Darf Kunst einfach Freude machen, Lustgefühle wecken, frühkindliche Glücksmomente heraufbeschwören? Die Künstlerin, die bei ihrem Kindernamen geblieben ist, lässt sich von solchen Fragen nicht anfechten. In der internationalen Kunstszene hat die in Zürich lebende 53-jährige St. Gallerin längst einen grossen Namen. Sie wurde vielfach ausgezeichnet.
Im Zürcher Kunsthaus präsentiert Pipilotti Rist Video-Installationen und Objektkunst aus den letzten dreissig Jahren zusammen mit eigens für diese Ausstellung geschaffenen Werken. Die Besucher tauchen ein ins Dunkel des grossen Bühre-Saals und bewegen sich in einer Zauberwelt der schwebenden Projektionen, der von fliessenden Bildern belebten Objekte, des Skurrilen, Träumerischen und vor allem Bunten.
Hier gilt kein museales Berührungsverbot. Man darf sich auf Sofas und Sesseln fläzen, in ein Bett legen, am Schreibtisch in Papieren blättern. Kein Wunder, fühlen Kinder sich hier willkommen und sichtlich wohl.
Im hinteren Teil des Saals geht man durch die ausgedehnte Installation «Pixelwald» und schaut auf die riesige Videoprojektion «Worry Will Vanish Horizon». Der Wald, das sind von der Decke hängende Ketten von LED-Leuchten, die in wechselnden Farben glimmen oder strahlen. An den zwei Wände füllenden Videos kann man sich kaum satt sehen. Es ist eine natürliche Bilderwelt von atemberaubender Künstlichkeit, ein unablässiger visueller Strom, der zudem noch mit den Farbenspielen des Pixelwaldes interagiert.

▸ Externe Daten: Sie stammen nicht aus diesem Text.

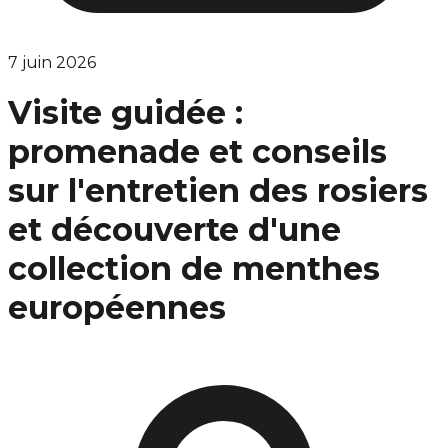
7 juin 2026
Visite guidée :
promenade et conseils
sur l'entretien des rosiers
et découverte d'une
collection de menthes
européennes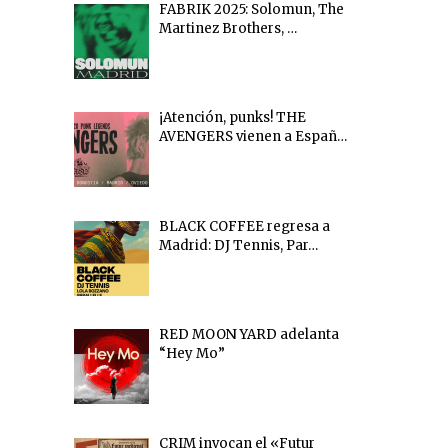
FABRIK 2025: Solomun, The
Martinez Brothers, …
¡Atención, punks! THE
AVENGERS vienen a Españ…
BLACK COFFEE regresa a
Madrid: DJ Tennis, Par…
RED MOON YARD adelanta
“Hey Mo”
CRIM invocan el «Futur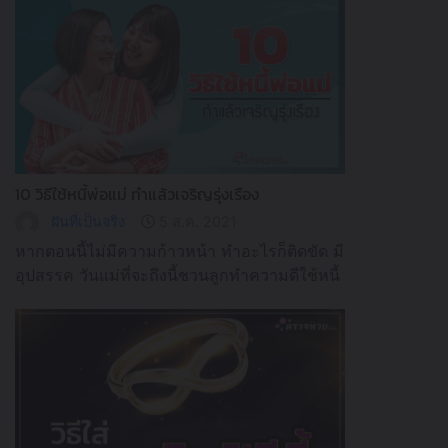
10 วิธีใช้หนี้พ่อแม่ ทำแล้วเจริญรุ่งเรือง
ฝันที่เป็นจริง
5 ส.ค. 2021
หากตอนนี้ไม่มีความก้าวหน้า ทำอะไรก็ติดขัด มี
อุปสรรค วันแม่ที่จะถึงนี้ชวนลูกทำความดีใช้หนี้
กรรมให้กับบุพการี ทำแล้วจะมีแต่ความเจริญ
ก้าวหน้า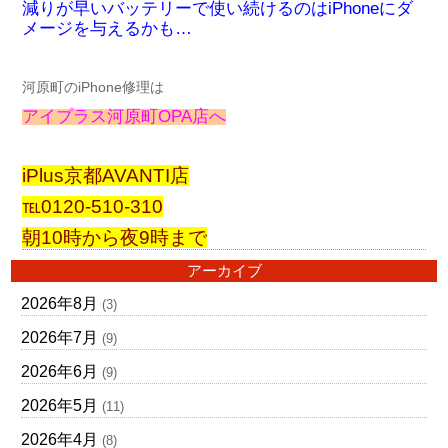
減りが早いバッテリーで使い続けるのはiPhoneにダ
メージを与えるかも…
河原町のiPhone修理は
アイプラス河原町OPA店へ
iPlus京都AVANTI店
℡0120-510-310
朝10時から夜9時まで
アーカイブ
2026年8月
(3)
2026年7月
(9)
2026年6月
(9)
2026年5月
(11)
2026年4月
(8)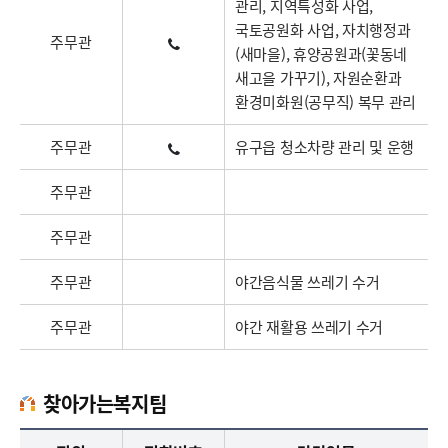
관리, 지역특성화 사업,
국토공원화 사업, 자치행정과
주무관
(새마을), 휴양공원과(꽃동네
새고을 가꾸기), 자원순환과
환경미화원(공무직) 복무 관리
주무관
유구읍 청소차량 관리 및 운행
주무관
주무관
주무관
야간음식물 쓰레기 수거
주무관
야간 재활용 쓰레기 수거
찾아가는복지팀
찾아가는복지팀업무담당자의 정보로 직급, 전화번호, 담당업무를 안내하고 있습니다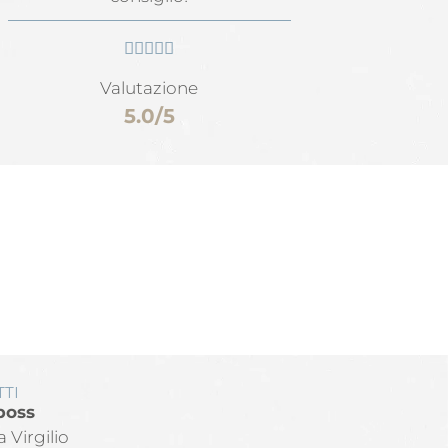





Valutazione
5.0/5
TI
boss
a Virgilio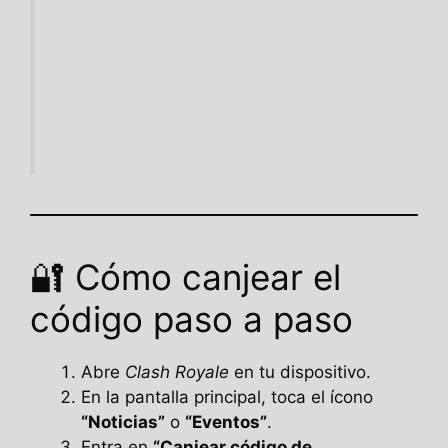
🔐 Cómo canjear el
código paso a paso
Abre
Clash Royale
en tu dispositivo.
En la pantalla principal, toca el ícono
“Noticias”
o
“Eventos”
.
Entra en
“Canjear código de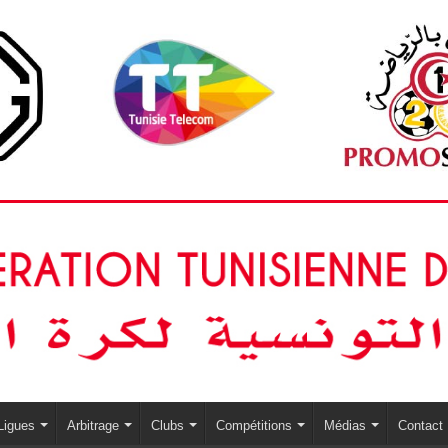
Ligues
Arbitrage
Clubs
Compétitions
Médias
Contact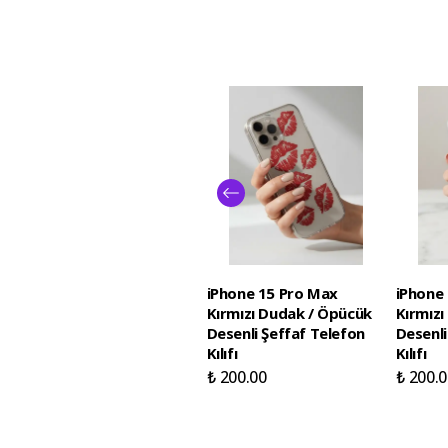
iPhone 15 Pro Max
iPhone
Kırmızı Dudak / Öpücük
Kırmız
Desenli Şeffaf Telefon
Desenli
Kılıfı
Kılıfı
₺ 200.00
₺ 200.0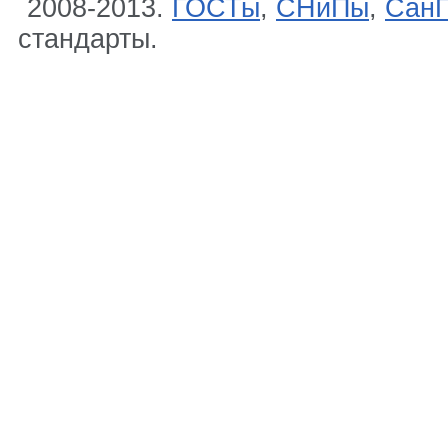
2008-2013.
ГОСТы
,
СНиПы
,
Сан
стандарты.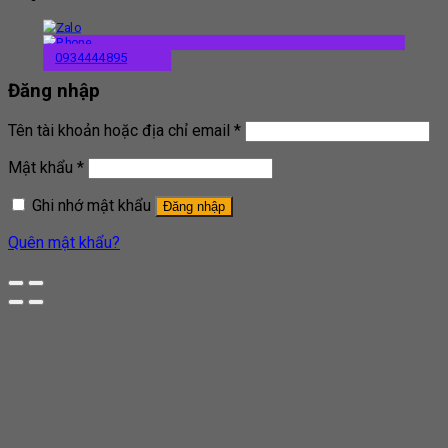
0934444895
Đăng nhập
Tên tài khoản hoặc địa chỉ email
*
Mật khẩu
*
Ghi nhớ mật khẩu
Đăng nhập
Quên mật khẩu?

Es wird keine zwei Besucher geben, welche die gleiche Schau erleben. Die ungleichen Zyklen der Bildläufe ergeben endlos unterschiedliche Konstellationen. An den Objekten haften Assoziationen und Geschichten, die jede und jeder anders entschlüsseln wird. Wer eintaucht in diese Zauberwelt und sich darauf einlässt, die Geschichten der Objets trouvés weiterzuspinnen, wird Freude und Lust spüren und sich an Glücksmomente der Kindheit erinnert fühlen. Und wird nicht fragen, ob Kunst das dürfe.